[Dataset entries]

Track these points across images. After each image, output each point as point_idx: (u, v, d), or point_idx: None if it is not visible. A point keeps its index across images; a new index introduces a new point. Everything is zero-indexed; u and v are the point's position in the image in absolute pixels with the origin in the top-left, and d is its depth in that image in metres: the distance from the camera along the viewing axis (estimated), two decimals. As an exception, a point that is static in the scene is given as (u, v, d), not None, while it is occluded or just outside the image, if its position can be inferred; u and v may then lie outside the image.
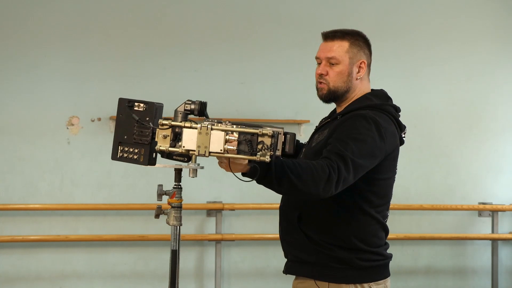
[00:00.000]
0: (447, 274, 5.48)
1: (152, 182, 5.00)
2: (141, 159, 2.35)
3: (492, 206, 5.39)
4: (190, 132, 2.03)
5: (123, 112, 2.35)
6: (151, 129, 2.30)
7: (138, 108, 2.34)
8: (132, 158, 2.36)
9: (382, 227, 2.43)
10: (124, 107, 2.35)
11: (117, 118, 2.37)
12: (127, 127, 2.34)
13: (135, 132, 2.33)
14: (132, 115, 2.31)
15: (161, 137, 2.09)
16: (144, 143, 2.32)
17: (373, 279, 2.38)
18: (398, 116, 2.46)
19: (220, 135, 1.99)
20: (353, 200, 2.33)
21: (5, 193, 4.94)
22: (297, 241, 2.41)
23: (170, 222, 2.43)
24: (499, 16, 5.60)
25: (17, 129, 4.97)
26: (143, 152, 2.33)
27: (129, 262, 5.08)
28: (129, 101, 2.35)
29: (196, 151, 2.01)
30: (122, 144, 2.37)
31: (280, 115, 5.23)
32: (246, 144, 1.99)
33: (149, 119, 2.32)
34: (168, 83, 5.13)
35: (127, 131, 2.34)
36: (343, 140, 2.25)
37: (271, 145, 1.97)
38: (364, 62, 2.46)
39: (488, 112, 5.54)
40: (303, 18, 5.30)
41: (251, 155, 1.98)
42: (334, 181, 2.13)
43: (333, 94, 2.46)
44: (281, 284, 5.00)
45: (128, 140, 2.35)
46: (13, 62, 4.98)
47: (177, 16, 5.18)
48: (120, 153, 2.37)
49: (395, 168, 2.45)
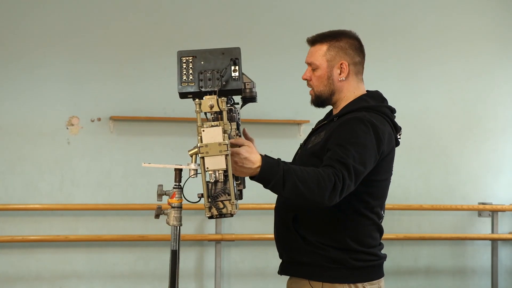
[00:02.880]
0: (447, 274, 5.48)
1: (152, 182, 5.01)
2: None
3: (492, 206, 5.39)
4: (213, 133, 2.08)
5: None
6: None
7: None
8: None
9: (377, 228, 2.44)
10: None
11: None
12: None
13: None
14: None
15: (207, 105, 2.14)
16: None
17: (367, 279, 2.38)
18: (393, 117, 2.46)
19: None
20: (348, 201, 2.32)
21: (5, 193, 4.95)
22: (292, 242, 2.42)
23: (170, 222, 2.43)
24: (499, 16, 5.60)
25: (17, 129, 4.97)
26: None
27: (129, 262, 5.08)
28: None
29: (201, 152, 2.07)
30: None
31: (280, 115, 5.23)
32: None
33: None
34: (168, 83, 5.12)
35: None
36: (343, 146, 2.25)
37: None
38: (344, 63, 2.43)
39: (488, 112, 5.54)
40: (303, 18, 5.30)
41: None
42: (339, 190, 2.16)
43: (319, 98, 2.48)
44: (280, 284, 4.99)
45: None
46: (13, 62, 4.99)
47: (177, 17, 5.18)
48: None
49: (391, 169, 2.45)
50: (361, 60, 2.48)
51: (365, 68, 2.50)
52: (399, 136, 2.49)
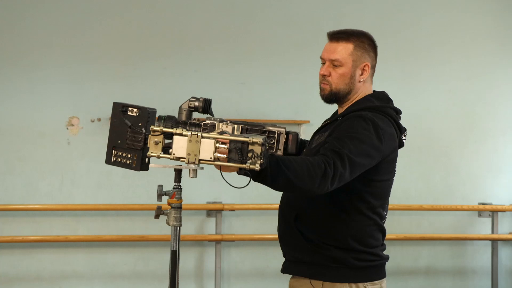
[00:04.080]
0: (447, 274, 5.48)
1: (152, 182, 5.00)
2: (133, 164, 2.36)
3: (492, 206, 5.39)
4: (180, 140, 2.01)
5: (117, 117, 2.35)
6: (143, 135, 2.30)
7: (132, 113, 2.34)
8: (125, 163, 2.37)
9: (379, 228, 2.43)
10: (118, 111, 2.35)
11: (111, 123, 2.37)
12: (121, 131, 2.34)
13: (128, 137, 2.34)
14: (124, 120, 2.31)
15: (153, 143, 2.07)
16: (136, 148, 2.33)
17: (368, 279, 2.38)
18: (398, 118, 2.46)
19: (210, 143, 1.98)
20: (350, 200, 2.33)
21: (5, 193, 4.94)
22: (294, 241, 2.41)
23: (170, 223, 2.43)
24: (499, 16, 5.60)
25: (17, 129, 4.97)
26: (136, 157, 2.34)
27: (129, 262, 5.08)
28: (122, 105, 2.35)
29: (186, 159, 1.99)
30: (116, 148, 2.38)
31: (280, 115, 5.23)
32: (236, 152, 1.97)
33: (141, 124, 2.31)
34: (168, 84, 5.13)
35: (120, 136, 2.35)
36: (340, 138, 2.24)
37: (261, 153, 1.95)
38: (367, 65, 2.45)
39: (488, 112, 5.54)
40: (304, 18, 5.29)
41: (241, 163, 1.97)
42: (329, 176, 2.11)
43: (334, 95, 2.46)
44: (281, 285, 4.99)
45: (122, 145, 2.35)
46: (13, 63, 4.98)
47: (177, 17, 5.18)
48: (114, 157, 2.38)
49: (394, 170, 2.44)
50: (376, 63, 2.53)
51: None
52: (404, 137, 2.48)
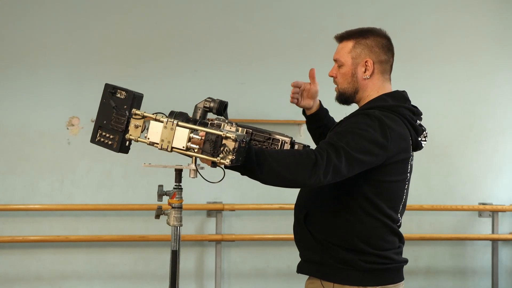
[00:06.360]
0: (447, 274, 5.48)
1: (152, 182, 5.01)
2: (114, 145, 2.37)
3: (492, 206, 5.39)
4: (156, 125, 2.05)
5: (106, 98, 2.36)
6: (126, 117, 2.31)
7: (120, 95, 2.35)
8: (107, 143, 2.39)
9: (392, 231, 2.37)
10: (107, 92, 2.36)
11: (101, 103, 2.38)
12: (107, 112, 2.35)
13: (113, 119, 2.34)
14: (110, 101, 2.32)
15: (133, 126, 2.12)
16: (118, 130, 2.33)
17: (379, 282, 2.32)
18: (415, 119, 2.40)
19: (184, 132, 2.01)
20: (356, 201, 2.30)
21: (5, 193, 4.95)
22: (305, 240, 2.40)
23: (170, 223, 2.43)
24: (499, 16, 5.60)
25: (17, 129, 4.97)
26: (117, 139, 2.35)
27: (129, 262, 5.08)
28: (113, 87, 2.36)
29: (159, 144, 2.03)
30: (101, 128, 2.39)
31: (280, 115, 5.22)
32: (210, 145, 1.99)
33: (126, 107, 2.32)
34: (168, 84, 5.13)
35: (107, 117, 2.36)
36: (340, 133, 2.21)
37: (234, 149, 1.95)
38: (369, 61, 2.40)
39: (488, 112, 5.54)
40: (303, 18, 5.30)
41: (213, 156, 1.98)
42: (321, 168, 2.07)
43: (342, 95, 2.46)
44: (281, 285, 4.99)
45: (107, 126, 2.37)
46: (13, 63, 4.98)
47: (177, 17, 5.18)
48: (98, 137, 2.41)
49: (406, 172, 2.36)
50: (388, 59, 2.45)
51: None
52: (424, 139, 2.44)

▶ _INSTRUCTIONS TO FOLLOW_
From the first line to the last, copy the records above exactly and leave out the pictures.

▶ _RESULT OF THE TASK_
Track these points across images. After each image, output each point as point_idx: (u, v, d), or point_idx: None if it is not visible. A point keeps its index across images; a new index introduces a new point. Everything is zero-indexed; u and v are the point's position in the image in absolute pixels with the origin in the top-left, and d is its depth in that image in metres: the distance from the camera along the viewing axis (estimated), two decimals. As an exception, a point that is static in the scene is given as (u, v, d), not None, while it is occluded or just outside the image, if its position can be inferred; u and v may then lie outside the image.
[00:00.000]
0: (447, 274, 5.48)
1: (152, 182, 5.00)
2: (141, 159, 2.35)
3: (492, 206, 5.39)
4: (190, 132, 2.03)
5: (123, 112, 2.35)
6: (151, 129, 2.30)
7: (138, 108, 2.34)
8: (132, 158, 2.36)
9: (382, 227, 2.43)
10: (124, 107, 2.35)
11: (117, 118, 2.37)
12: (127, 127, 2.34)
13: (135, 132, 2.33)
14: (132, 115, 2.31)
15: (161, 137, 2.09)
16: (144, 143, 2.32)
17: (373, 279, 2.38)
18: (398, 116, 2.46)
19: (220, 135, 1.99)
20: (353, 200, 2.33)
21: (5, 193, 4.94)
22: (297, 241, 2.41)
23: (170, 222, 2.43)
24: (499, 16, 5.60)
25: (17, 129, 4.97)
26: (143, 152, 2.33)
27: (129, 262, 5.08)
28: (129, 101, 2.35)
29: (196, 151, 2.01)
30: (122, 144, 2.37)
31: (280, 115, 5.23)
32: (246, 144, 1.99)
33: (149, 119, 2.32)
34: (168, 83, 5.13)
35: (127, 131, 2.34)
36: (343, 140, 2.25)
37: (271, 145, 1.97)
38: (364, 62, 2.46)
39: (488, 112, 5.54)
40: (303, 18, 5.30)
41: (251, 155, 1.98)
42: (334, 181, 2.13)
43: (333, 94, 2.46)
44: (281, 284, 5.00)
45: (128, 140, 2.35)
46: (13, 62, 4.98)
47: (177, 16, 5.18)
48: (120, 153, 2.37)
49: (395, 168, 2.45)
[00:02.880]
0: (447, 274, 5.48)
1: (152, 182, 5.01)
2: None
3: (492, 206, 5.39)
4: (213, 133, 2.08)
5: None
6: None
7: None
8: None
9: (377, 228, 2.44)
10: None
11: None
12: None
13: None
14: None
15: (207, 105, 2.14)
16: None
17: (367, 279, 2.38)
18: (393, 117, 2.46)
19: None
20: (348, 201, 2.32)
21: (5, 193, 4.95)
22: (292, 242, 2.42)
23: (170, 222, 2.43)
24: (499, 16, 5.60)
25: (17, 129, 4.97)
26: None
27: (129, 262, 5.08)
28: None
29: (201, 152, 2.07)
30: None
31: (280, 115, 5.23)
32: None
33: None
34: (168, 83, 5.12)
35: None
36: (343, 146, 2.25)
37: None
38: (344, 63, 2.43)
39: (488, 112, 5.54)
40: (303, 18, 5.30)
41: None
42: (339, 190, 2.16)
43: (319, 98, 2.48)
44: (280, 284, 4.99)
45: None
46: (13, 62, 4.99)
47: (177, 17, 5.18)
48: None
49: (391, 169, 2.45)
50: (361, 60, 2.48)
51: (365, 68, 2.50)
52: (399, 136, 2.49)
[00:04.080]
0: (447, 274, 5.48)
1: (152, 182, 5.00)
2: (133, 164, 2.36)
3: (492, 206, 5.39)
4: (180, 140, 2.01)
5: (117, 117, 2.35)
6: (143, 135, 2.30)
7: (132, 113, 2.34)
8: (125, 163, 2.37)
9: (379, 228, 2.43)
10: (118, 111, 2.35)
11: (111, 123, 2.37)
12: (121, 131, 2.34)
13: (128, 137, 2.34)
14: (124, 120, 2.31)
15: (153, 143, 2.07)
16: (136, 148, 2.33)
17: (368, 279, 2.38)
18: (398, 118, 2.46)
19: (210, 143, 1.98)
20: (350, 200, 2.33)
21: (5, 193, 4.94)
22: (294, 241, 2.41)
23: (170, 223, 2.43)
24: (499, 16, 5.60)
25: (17, 129, 4.97)
26: (136, 157, 2.34)
27: (129, 262, 5.08)
28: (122, 105, 2.35)
29: (186, 159, 1.99)
30: (116, 148, 2.38)
31: (280, 115, 5.23)
32: (236, 152, 1.97)
33: (141, 124, 2.31)
34: (168, 84, 5.13)
35: (120, 136, 2.35)
36: (340, 138, 2.24)
37: (261, 153, 1.95)
38: (367, 65, 2.45)
39: (488, 112, 5.54)
40: (304, 18, 5.29)
41: (241, 163, 1.97)
42: (329, 176, 2.11)
43: (334, 95, 2.46)
44: (281, 285, 4.99)
45: (122, 145, 2.35)
46: (13, 63, 4.98)
47: (177, 17, 5.18)
48: (114, 157, 2.38)
49: (394, 170, 2.44)
50: (376, 63, 2.53)
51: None
52: (404, 137, 2.48)
[00:06.360]
0: (447, 274, 5.48)
1: (152, 182, 5.01)
2: (114, 145, 2.37)
3: (492, 206, 5.39)
4: (156, 125, 2.05)
5: (106, 98, 2.36)
6: (126, 117, 2.31)
7: (120, 95, 2.35)
8: (107, 143, 2.39)
9: (392, 231, 2.37)
10: (107, 92, 2.36)
11: (101, 103, 2.38)
12: (107, 112, 2.35)
13: (113, 119, 2.34)
14: (110, 101, 2.32)
15: (133, 126, 2.12)
16: (118, 130, 2.33)
17: (379, 282, 2.32)
18: (415, 119, 2.40)
19: (184, 132, 2.01)
20: (356, 201, 2.30)
21: (5, 193, 4.95)
22: (305, 240, 2.40)
23: (170, 223, 2.43)
24: (499, 16, 5.60)
25: (17, 129, 4.97)
26: (117, 139, 2.35)
27: (129, 262, 5.08)
28: (113, 87, 2.36)
29: (159, 144, 2.03)
30: (101, 128, 2.39)
31: (280, 115, 5.22)
32: (210, 145, 1.99)
33: (126, 107, 2.32)
34: (168, 84, 5.13)
35: (107, 117, 2.36)
36: (340, 133, 2.21)
37: (234, 149, 1.95)
38: (369, 61, 2.40)
39: (488, 112, 5.54)
40: (303, 18, 5.30)
41: (213, 156, 1.98)
42: (321, 168, 2.07)
43: (342, 95, 2.46)
44: (281, 285, 4.99)
45: (107, 126, 2.37)
46: (13, 63, 4.98)
47: (177, 17, 5.18)
48: (98, 137, 2.41)
49: (406, 172, 2.36)
50: (388, 59, 2.45)
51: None
52: (424, 139, 2.44)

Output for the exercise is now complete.